> _Available records_
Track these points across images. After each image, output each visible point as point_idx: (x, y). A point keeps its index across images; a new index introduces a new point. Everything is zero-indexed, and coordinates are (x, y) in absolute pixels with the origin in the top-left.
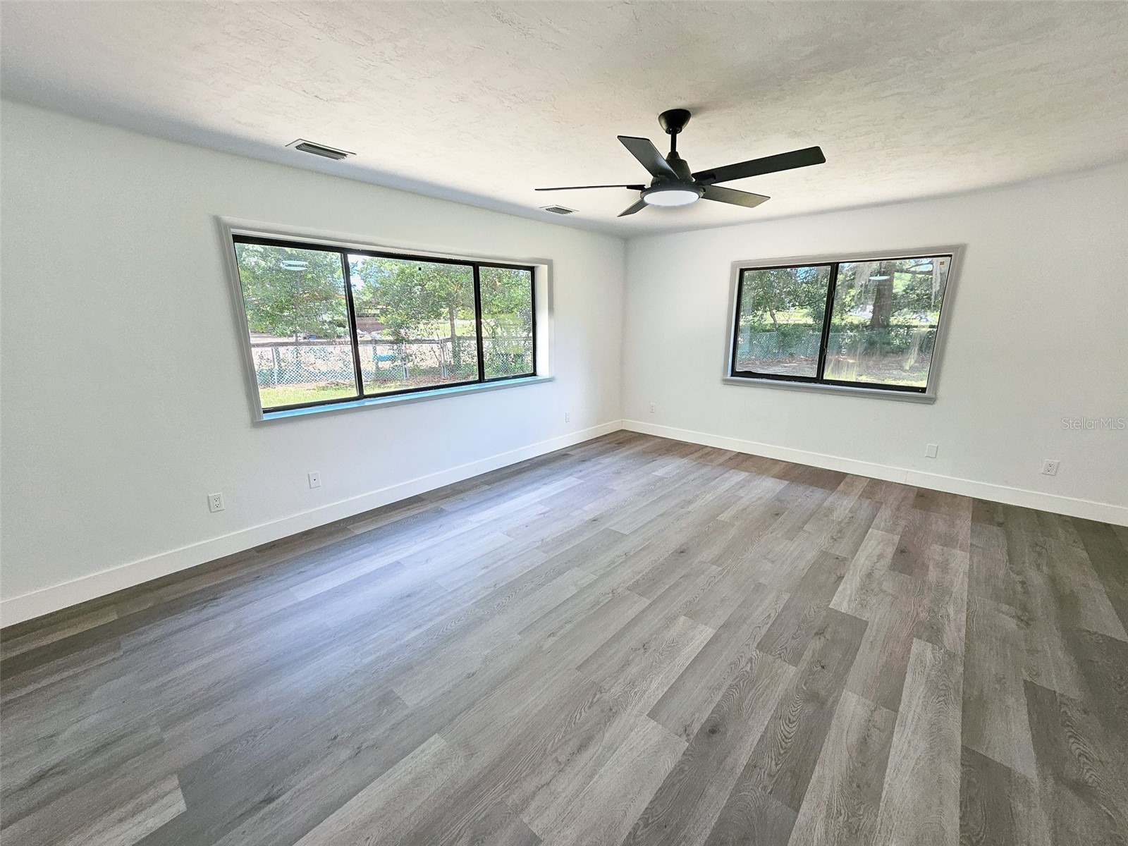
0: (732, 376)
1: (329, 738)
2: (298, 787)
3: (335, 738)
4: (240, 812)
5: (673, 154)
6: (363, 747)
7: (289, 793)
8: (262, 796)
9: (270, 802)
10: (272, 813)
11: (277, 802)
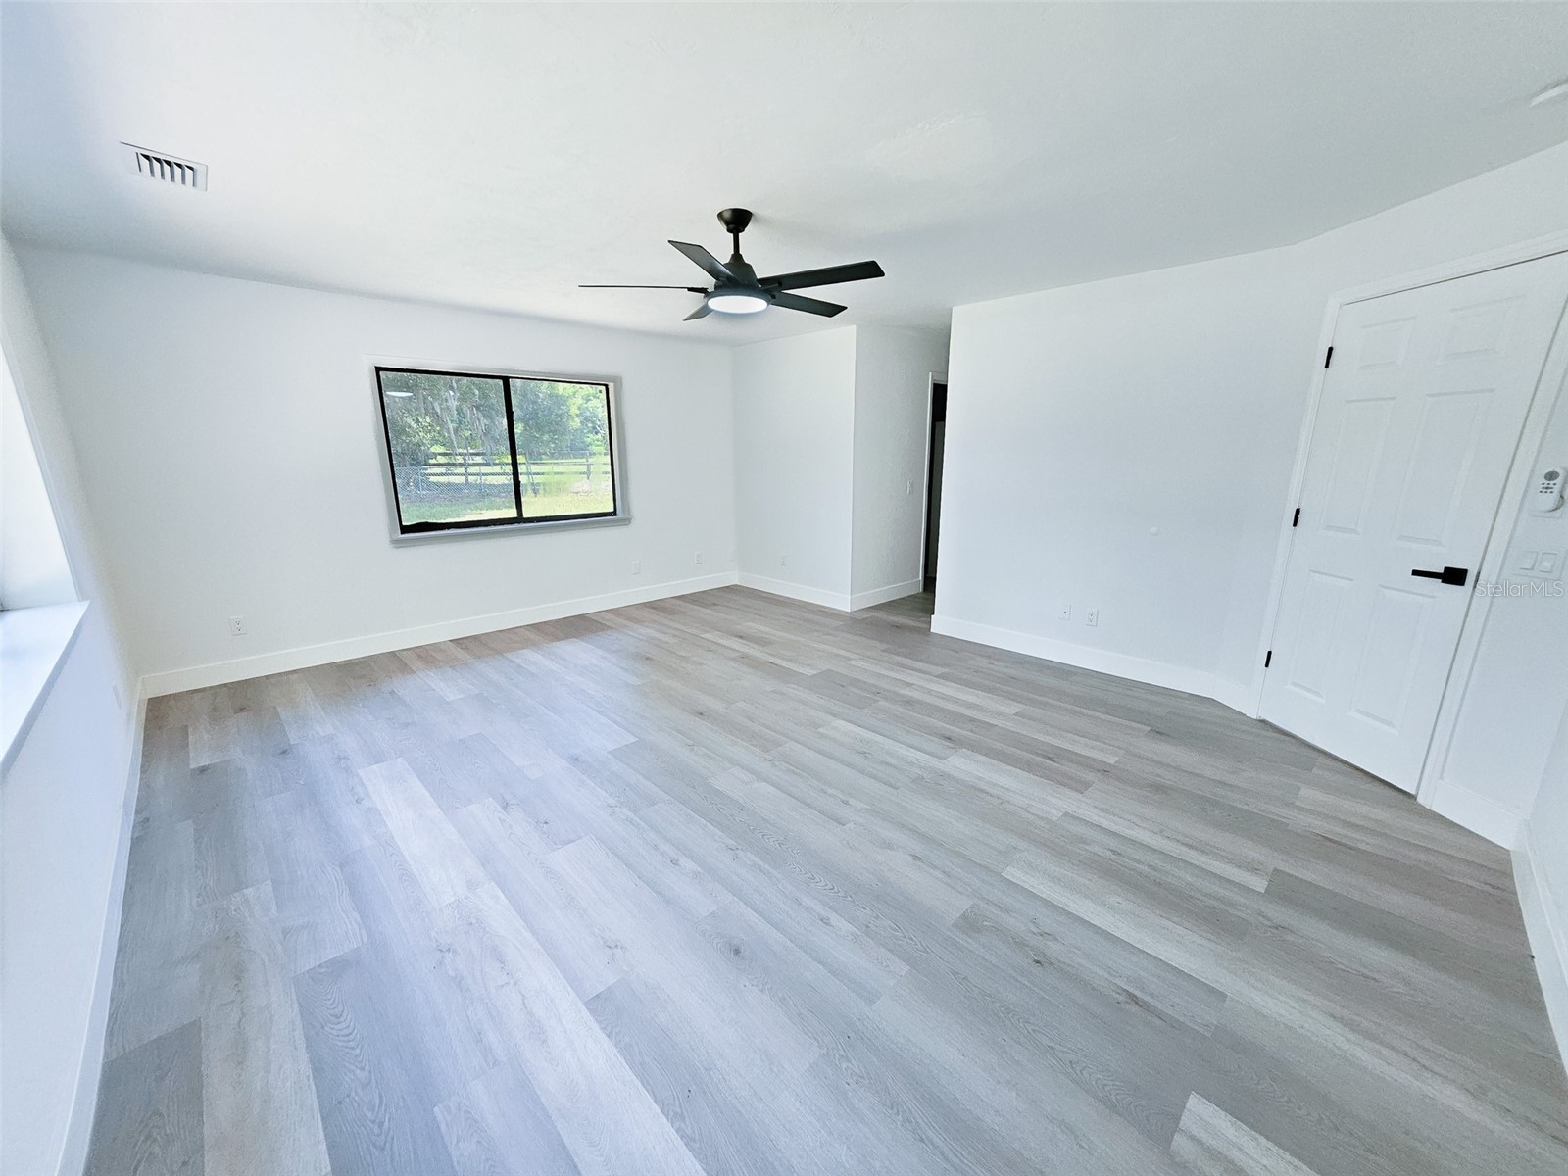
0: (402, 533)
1: (1040, 969)
2: (1107, 976)
3: (1038, 962)
4: (1158, 1022)
5: (737, 256)
6: (1039, 931)
7: (1118, 981)
8: (1135, 1009)
9: (1134, 996)
10: (1142, 989)
11: (1131, 990)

> _Problem description_
Retype the records exactly, but skip the pictures.

> _Exercise solution_
Track these points across images. After each image, output each visible point as point_idx: (x, y). A point keeps its index across images; a new index introduces a new point. Everything is zero-indexed, and coordinates are (x, y) in absolute pixels with the origin in the top-left.
0: (732, 376)
1: (329, 738)
2: (298, 787)
3: (335, 738)
4: (240, 812)
5: (673, 154)
6: (363, 747)
7: (289, 793)
8: (262, 796)
9: (270, 802)
10: (272, 813)
11: (277, 802)
0: (402, 533)
1: (1040, 969)
2: (1107, 976)
3: (1038, 962)
4: (1158, 1022)
5: (737, 256)
6: (1039, 931)
7: (1118, 981)
8: (1135, 1009)
9: (1134, 996)
10: (1142, 989)
11: (1131, 990)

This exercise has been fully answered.